So how should you feed livestock with varying nutritional needs? To begin, limiting the amount of access livestock have to high-quality hay can decrease the overall rate of consumption across the board. This allows all livestock access to high-quality hay, but not so much that it will exceed any animal’s nutritional needs. From there, supplements can be added to the diet of any livestock whose nutritional needs are particularly high.
If the main concern is that livestock are wasting the nutrients in high-quality hay, then it can be beneficial to provide an assortment of high- and mid-quality hay where mid-quality hay outnumbers high-quality hay. This may seem counterintuitive, but the livestock will tend to eat the lower-quality hay after consuming the higher-quality hay, which will improve how well the livestock digest the mid-quality hay. Thus, they will not overeat high-quality hay and waste the nutrients found in it, and the mid-quality hay’s nutrients will be more efficiently digested. Ultimately, this is beneficial to livestock regardless of their nutritional demands.

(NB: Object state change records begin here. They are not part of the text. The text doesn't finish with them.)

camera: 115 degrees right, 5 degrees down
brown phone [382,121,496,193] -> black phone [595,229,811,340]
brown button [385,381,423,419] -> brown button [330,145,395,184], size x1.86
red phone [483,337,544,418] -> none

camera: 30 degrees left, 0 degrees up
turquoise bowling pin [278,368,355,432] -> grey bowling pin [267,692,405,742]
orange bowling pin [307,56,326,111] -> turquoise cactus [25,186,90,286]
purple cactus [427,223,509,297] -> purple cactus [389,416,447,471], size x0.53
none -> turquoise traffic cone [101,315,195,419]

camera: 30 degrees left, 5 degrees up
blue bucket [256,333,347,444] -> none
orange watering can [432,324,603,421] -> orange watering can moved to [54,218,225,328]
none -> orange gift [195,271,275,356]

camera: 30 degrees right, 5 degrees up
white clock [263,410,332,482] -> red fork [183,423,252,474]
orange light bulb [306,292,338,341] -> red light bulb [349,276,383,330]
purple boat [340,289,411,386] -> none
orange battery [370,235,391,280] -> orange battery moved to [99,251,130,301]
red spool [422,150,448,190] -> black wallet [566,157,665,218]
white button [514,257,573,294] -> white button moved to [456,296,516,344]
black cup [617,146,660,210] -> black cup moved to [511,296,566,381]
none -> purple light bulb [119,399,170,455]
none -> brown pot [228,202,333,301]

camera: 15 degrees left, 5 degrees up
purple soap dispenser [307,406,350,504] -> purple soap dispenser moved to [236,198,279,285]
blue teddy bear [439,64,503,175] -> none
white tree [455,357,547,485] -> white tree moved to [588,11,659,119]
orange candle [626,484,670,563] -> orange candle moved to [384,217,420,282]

Finally, it is possible to restrict access to hay in such a way, for example the use of a round bale feeder, that only after livestock finish a bale of hay will they be allowed access to another. The more voracious animals will end up with access to the most hay, and it is typically the livestock that eat the most hay that require the most nutrients. So while it may be true that feeding livestock is not as simple as giving all livestock equal access to the best hay, there are simple solutions to this problem.